SoylentNews is people

posted by martyb on Tuesday December 15 2015, @04:18AM   Printer-friendly
from the blackouts-and-brownouts dept.

Our power went down yesterday afternoon (December 12). The utility posted a message on their 1-800 number with expected repair time (a few hours later), but no explanation except that ~2000 customers were affected in our suburban area (Northeast USA).

Here's the weird bit -- LED bulbs stayed on, at reduced brightness. I got out a meter and measured 16 VAC in the house. This was enough to make useful light from "dimmable" LED bulbs (happened to be GE brand). After it got dark, we could also see that incandescent bulbs were giving off a faint reddish glow.

16VAC was also enough to keep a Netgear home router/Wi-Fi box going, it must have a switcher in the wall wart that accepts a really wide input voltage range?

Called a friend on the other side of the country who is an EE (with hardware background). He didn't have a good explanation, but suggested that in the process of bringing the grid back up there might be some big voltage swings--recommended unplugging everything we could. Went out to dinner and all was restored when we got home (no damage).

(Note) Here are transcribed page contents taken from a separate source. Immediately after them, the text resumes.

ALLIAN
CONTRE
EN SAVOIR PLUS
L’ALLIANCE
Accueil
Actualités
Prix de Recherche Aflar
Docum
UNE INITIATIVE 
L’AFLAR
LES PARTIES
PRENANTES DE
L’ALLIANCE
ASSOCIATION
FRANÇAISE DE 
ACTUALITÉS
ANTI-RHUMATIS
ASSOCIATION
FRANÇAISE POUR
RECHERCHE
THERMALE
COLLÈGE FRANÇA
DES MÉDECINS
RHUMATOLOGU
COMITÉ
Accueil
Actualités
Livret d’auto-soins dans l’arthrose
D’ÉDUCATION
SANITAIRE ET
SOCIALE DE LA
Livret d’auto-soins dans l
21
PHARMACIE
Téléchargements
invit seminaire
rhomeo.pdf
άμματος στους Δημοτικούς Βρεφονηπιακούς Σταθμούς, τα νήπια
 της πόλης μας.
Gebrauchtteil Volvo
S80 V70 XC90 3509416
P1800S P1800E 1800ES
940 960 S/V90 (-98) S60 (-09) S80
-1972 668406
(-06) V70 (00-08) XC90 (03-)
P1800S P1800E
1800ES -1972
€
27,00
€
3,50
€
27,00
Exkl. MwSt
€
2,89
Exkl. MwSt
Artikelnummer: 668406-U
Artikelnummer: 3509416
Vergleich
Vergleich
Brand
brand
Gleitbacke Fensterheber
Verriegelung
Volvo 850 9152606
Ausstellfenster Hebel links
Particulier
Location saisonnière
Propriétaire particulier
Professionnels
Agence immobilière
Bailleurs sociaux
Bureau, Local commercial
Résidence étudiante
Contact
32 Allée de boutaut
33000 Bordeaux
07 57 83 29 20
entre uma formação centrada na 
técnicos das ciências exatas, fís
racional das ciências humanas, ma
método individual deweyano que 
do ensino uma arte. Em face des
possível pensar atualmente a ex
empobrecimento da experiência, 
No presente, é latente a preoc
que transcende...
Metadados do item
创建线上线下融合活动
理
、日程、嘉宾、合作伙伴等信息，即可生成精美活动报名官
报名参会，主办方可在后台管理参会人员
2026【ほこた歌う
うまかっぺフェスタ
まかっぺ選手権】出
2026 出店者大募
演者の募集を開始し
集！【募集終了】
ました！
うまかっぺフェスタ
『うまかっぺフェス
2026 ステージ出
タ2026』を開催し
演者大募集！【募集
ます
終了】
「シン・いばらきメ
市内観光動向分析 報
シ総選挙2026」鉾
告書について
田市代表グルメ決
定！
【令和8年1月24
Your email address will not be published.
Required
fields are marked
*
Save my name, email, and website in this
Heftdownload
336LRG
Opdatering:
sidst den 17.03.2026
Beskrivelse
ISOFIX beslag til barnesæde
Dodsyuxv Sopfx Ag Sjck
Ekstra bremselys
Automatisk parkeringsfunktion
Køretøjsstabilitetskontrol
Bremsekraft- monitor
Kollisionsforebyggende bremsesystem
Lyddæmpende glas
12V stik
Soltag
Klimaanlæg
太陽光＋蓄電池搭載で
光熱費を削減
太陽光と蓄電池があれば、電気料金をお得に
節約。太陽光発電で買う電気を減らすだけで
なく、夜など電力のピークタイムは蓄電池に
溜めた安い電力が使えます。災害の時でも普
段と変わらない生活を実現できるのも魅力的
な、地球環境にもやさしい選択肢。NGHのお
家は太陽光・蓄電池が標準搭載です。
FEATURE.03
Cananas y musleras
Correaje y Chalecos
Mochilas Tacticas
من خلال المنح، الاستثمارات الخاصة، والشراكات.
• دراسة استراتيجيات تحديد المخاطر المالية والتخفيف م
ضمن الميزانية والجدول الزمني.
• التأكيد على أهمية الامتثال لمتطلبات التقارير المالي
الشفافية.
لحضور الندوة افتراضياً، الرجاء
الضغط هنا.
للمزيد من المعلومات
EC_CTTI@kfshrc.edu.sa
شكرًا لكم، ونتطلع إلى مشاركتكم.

He also told a story from a rural area (near CA-Nevada border) where there was a power failure that upset the normally-balanced split phase -- instead of ~120V on both sides of neutral, the power went to 80V on one side and 160V on the other side of neutral. Equipment on the high voltage side failed due to extended over-voltage, seems that surge suppressors won't deal with this much energy.

Anyone? How does the grid fail-soft?


Original Submission

 
This discussion has been archived. No new comments can be posted.
Display Options Threshold/Breakthrough Mark All as Read Mark All as Unread
The Fine Print: The following comments are owned by whoever posted them. We are not responsible for them in any way.
  • (Score: 0) by Anonymous Coward on Tuesday December 15 2015, @09:01PM

    by Anonymous Coward on Tuesday December 15 2015, @09:01PM (#276807)

    Yes, -the outage- was certainly due to the power company's stuff.

    As soon as the utility came back up, all the voltages were back to normal, so a flakey neutral isn't indicated--not theirs or OP's.

    The mention of 3-phase by LoRdTAW injects the possibility of a lost phase--but I have never been in a place where that is a thing in purely-residential areas[1].
    I also don't recall seeing a 3-phase feed under 177V, so I dismissed that possibility.

    [1] Requiring an additional sizable transformer yard and additional large wires with no monetary gain from that stuff.

    Working from that dataset, my conclusion is that while the power company's feed was dead, logically, the phantom voltage was due to some cause other than the utility.